§ **Problem details**
Return every line of the material below verbatim, but leave the pictures out of your answer.

§ **Visual layout annotation data**
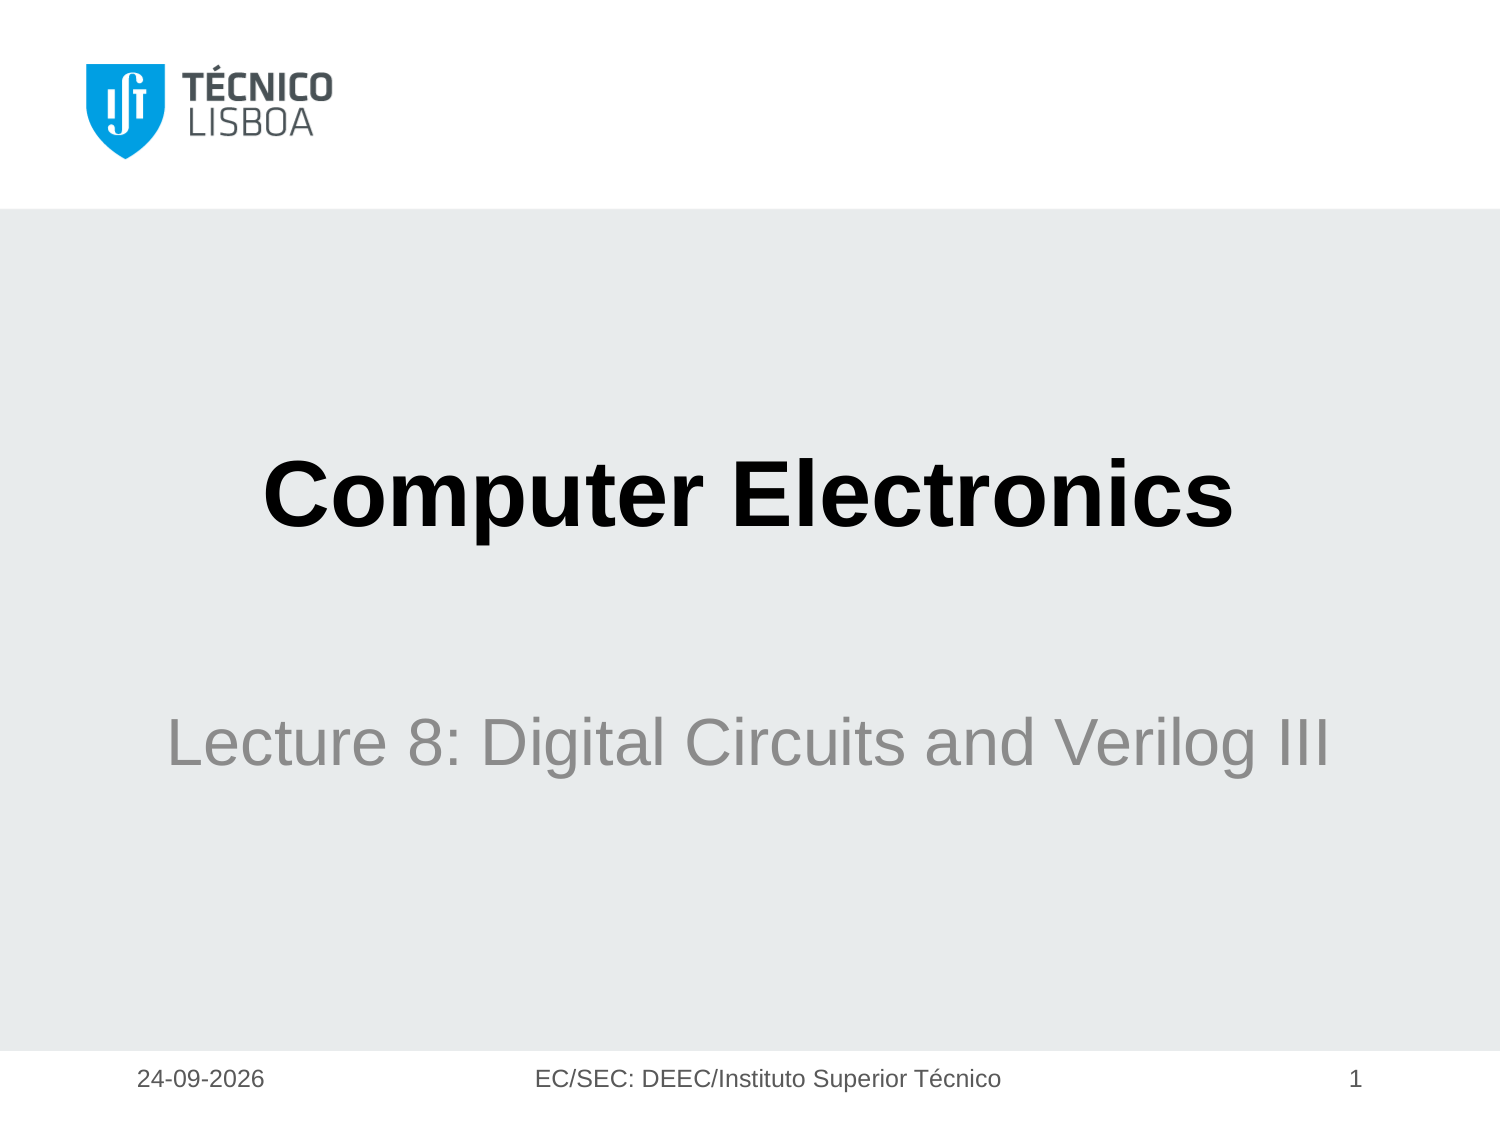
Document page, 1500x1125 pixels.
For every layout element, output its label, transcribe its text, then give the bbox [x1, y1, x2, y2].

title Computer Electronics [121, 322, 1378, 655]
footer EC/SEC: DEEC/Instituto Superior Técnico [512, 1052, 1032, 1103]
subtitle Lecture 8: Digital Circuits and Verilog III [121, 691, 1378, 894]
slide_number <number> [1077, 1052, 1378, 1103]
slide_number 15-10-2020 [121, 1052, 425, 1103]
picture [0, 0, 1500, 1125]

§ **Solution to this exercise**
Document page, 1500x1125 pixels.
For every layout element, output its label, transcribe its text, then give the bbox [x1, y1, x2, y2].

title Computer Electronics [121, 322, 1378, 655]
footer EC/SEC: DEEC/Instituto Superior Técnico [512, 1052, 1032, 1103]
subtitle Lecture 8: Digital Circuits and Verilog III [121, 691, 1378, 894]
slide_number <number> [1077, 1052, 1378, 1103]
slide_number 15-10-2020 [121, 1052, 425, 1103]
picture [0, 0, 1500, 1125]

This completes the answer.